Minum Multivitamin Tiap Hari Saat Puasa Aman Nggak? Dokter Beri Penjelasan
Puasa bukan alasan minum multivitamin tiap hari. Dokter ingatkan risiko batu ginjal, kunci sehat Ramadan tetap nutrisi seimbang.
Penulis:
Aisyah Nursyamsi
Editor:
Acos Abdul Qodir
Ringkasan Berita:
- Banyak orang andalkan multivitamin agar kuat jalani puasa
- Dokter ingatkan risiko konsumsi berlebihan bisa timbul batu ginjal
- Kunci sehat Ramadan: cukup nutrisi, sahur berbuka bergizi seimbang
TRIBUNNEWS.COM, JAKARTA – Selama Ramadan, banyak orang mengandalkan multivitamin untuk menjaga stamina.
Dengan waktu makan yang terbatas saat sahur dan berbuka, suplemen sering dianggap sebagai solusi praktis agar tubuh tetap bertenaga.
Namun, konsumsi multivitamin saat puasa ternyata tidak bisa dilakukan sembarangan.
Dokter Spesialis Urologi subspesialis Uro-Andrologi dari Eka Hospital MT Haryono, Widi Atmoko, menjelaskan bahwa prinsip utama konsumsi vitamin selama Ramadan adalah kecukupan, bukan berlebihan.
“Ya, sebenarnya yang paling baik secukupnya ya. Memang kan kita kondisi puasa ini kan kurang, kurang tanda kutip nutrisinya mungkin enggak sebanyak biasanya ya,” ujar dr. Widi saat ditemui awak media usai Grand Launching Summit Robotic & Endourology Institute di Eka Hospital MT Haryono, Jakarta Timur, Rabu (18/2/2026).

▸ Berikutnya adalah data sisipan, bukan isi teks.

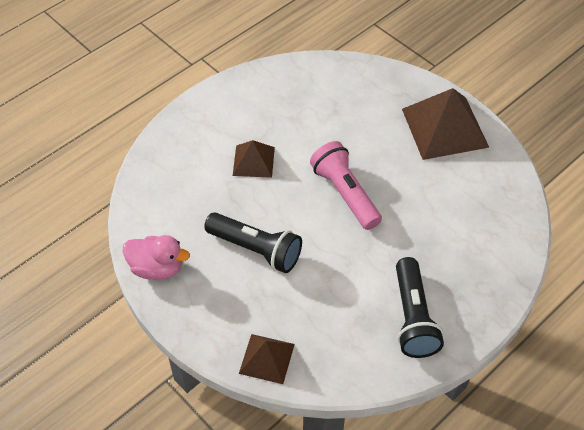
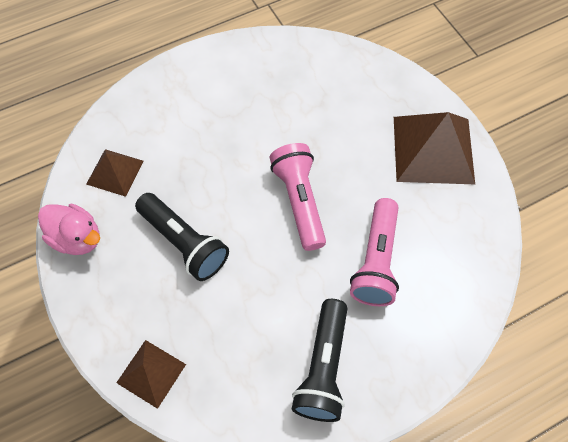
camera: 15 degrees right, 10 degrees up
brown pyramid [233,140,275,178] -> brown pyramid moved to [86,149,144,197]
none -> pink flashlight [350,198,399,306]

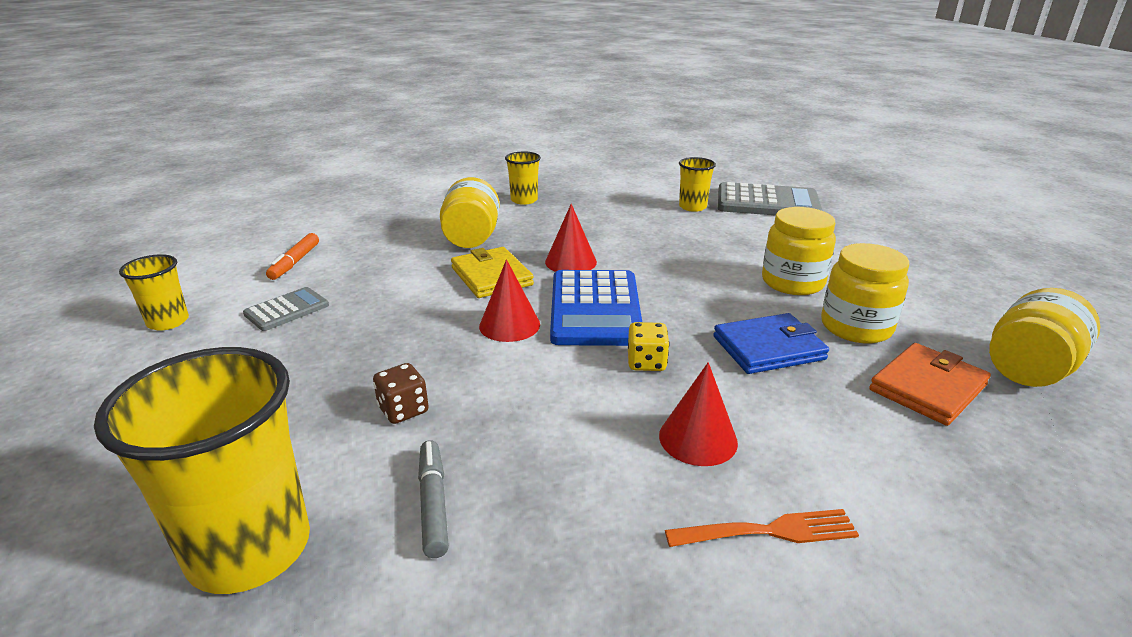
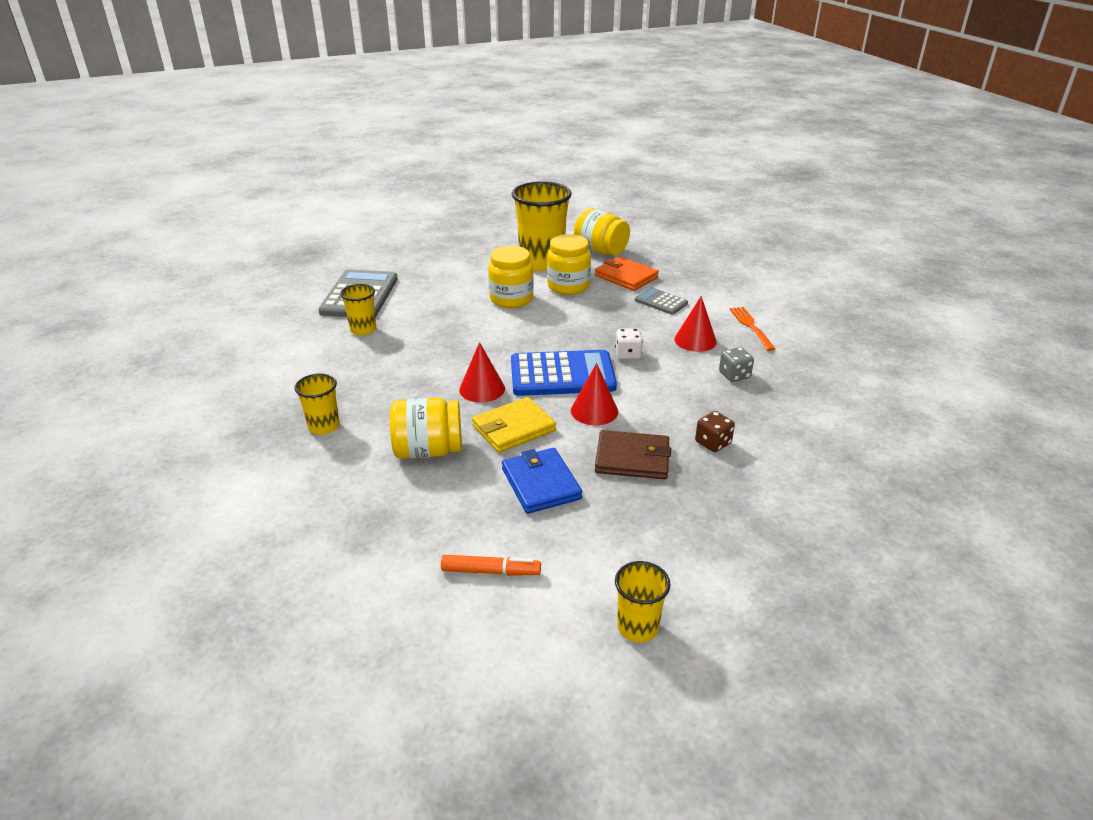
camera: 95 degrees left, 5 degrees up
yellow cup [94,347,310,594] -> yellow cup moved to [512,181,572,271]
grey calculator [243,287,329,331] -> grey calculator moved to [635,287,688,315]
grey marker [418,440,449,558] -> none
yellow dice [628,322,670,371] -> white dice [615,328,643,360]
blue wallet [713,313,829,374] -> blue wallet moved to [502,448,582,514]
none -> brown wallet [595,430,671,479]
none -> grey dice [719,347,754,382]

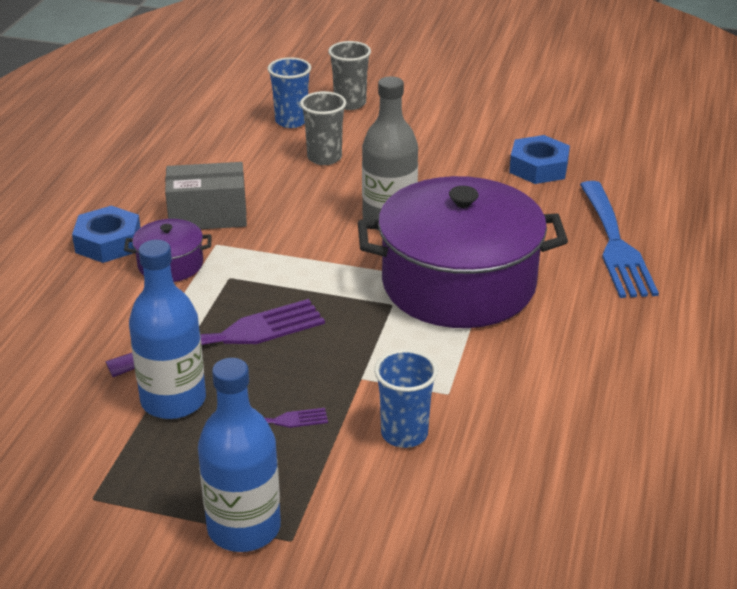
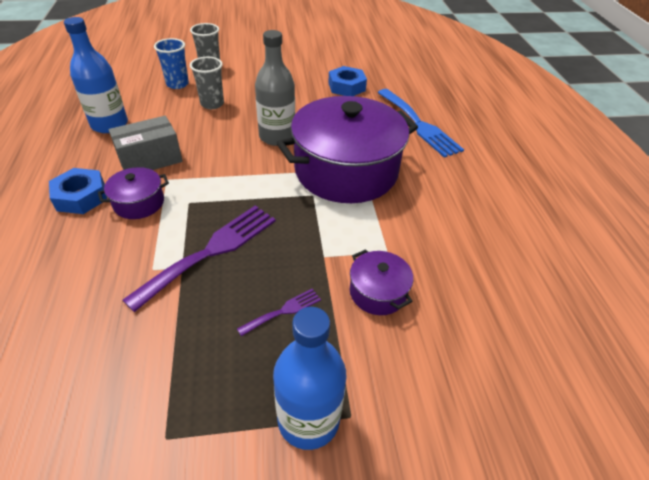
camera: 25 degrees left, 10 degrees up
blue bottle [129,240,206,419] -> blue bottle moved to [64,17,128,133]
blue cup [374,349,438,448] -> purple pot [350,249,413,315]

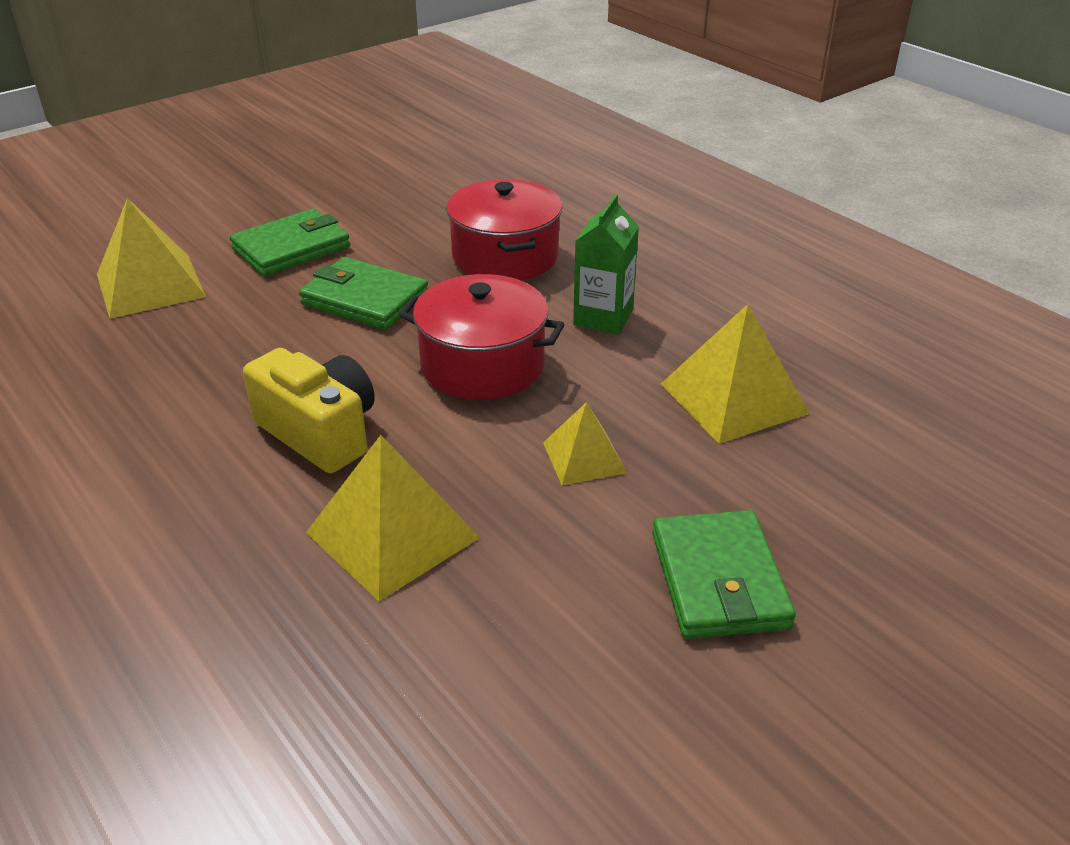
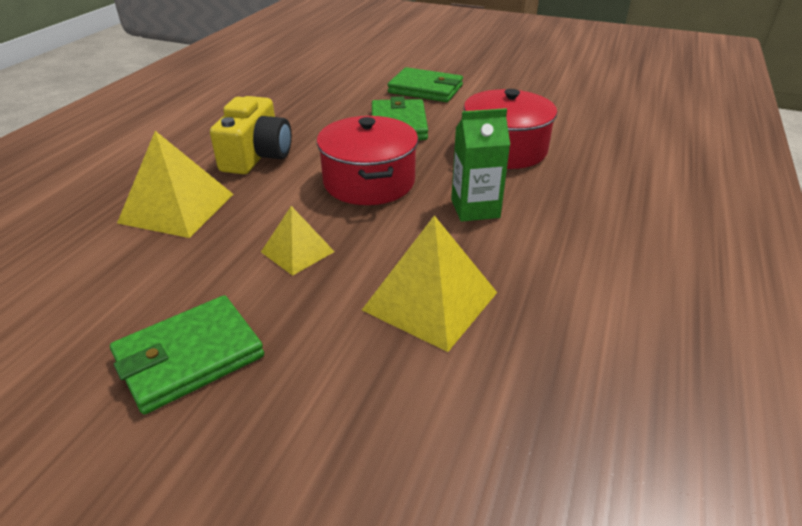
camera: 60 degrees right, 0 degrees up
yellow pyramid [97,198,206,319] -> none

Menurutnya, selama puasa tubuh hanya memiliki dua kesempatan makan utama, yaitu saat sahur dan berbuka. Kondisi ini membuat sebagian orang merasa perlu menambahkan multivitamin untuk menutup kemungkinan kekurangan nutrisi.
Meski demikian, dr. Widi menekankan bahwa multivitamin tidak selalu harus dikonsumsi setiap hari. Ia mengingatkan adanya risiko jika vitamin dikonsumsi berlebihan tanpa pertimbangan medis.
“Jadi memang maksud saya bukan berarti tiap hari mesti dikonsumsi karena itu ada faktor risiko dia berlebihan. Begitu vitamin D misalnya atau C itu berlebihan di badan, dia akan berisiko tumbuh batu (ginjal),” imbuhnya.
Penjelasan ini menyoroti pentingnya keseimbangan dalam memenuhi kebutuhan nutrisi selama Ramadan. Suplemen dapat membantu, tetapi tidak menggantikan peran makanan bergizi seimbang saat sahur dan berbuka.
Baca juga: Agar Puasa Bisa Menenangkan Jiwa, Ikuti 7 Tips dari Psikiater
Dr. Widi juga menyebut bahwa penentuan kadar vitamin yang tepat sebaiknya dikonsultasikan dengan tenaga medis yang kompeten di bidang gizi. Setiap orang memiliki kebutuhan nutrisi yang berbeda, tergantung kondisi tubuh dan aktivitas harian.
Fenomena mengandalkan multivitamin saat puasa mencerminkan upaya masyarakat menjaga produktivitas di tengah perubahan ritme hidup Ramadan. Namun, pendekatan yang mindful terhadap konsumsi suplemen menjadi kunci agar manfaat kesehatan tetap optimal tanpa menimbulkan risiko baru.
Dengan memahami batas aman konsumsi vitamin, masyarakat dapat menjalani puasa dengan lebih nyaman. Fokus pada kecukupan nutrisi, hidrasi yang baik, serta pola makan seimbang tetap menjadi fondasi utama menjaga kesehatan selama bulan suci.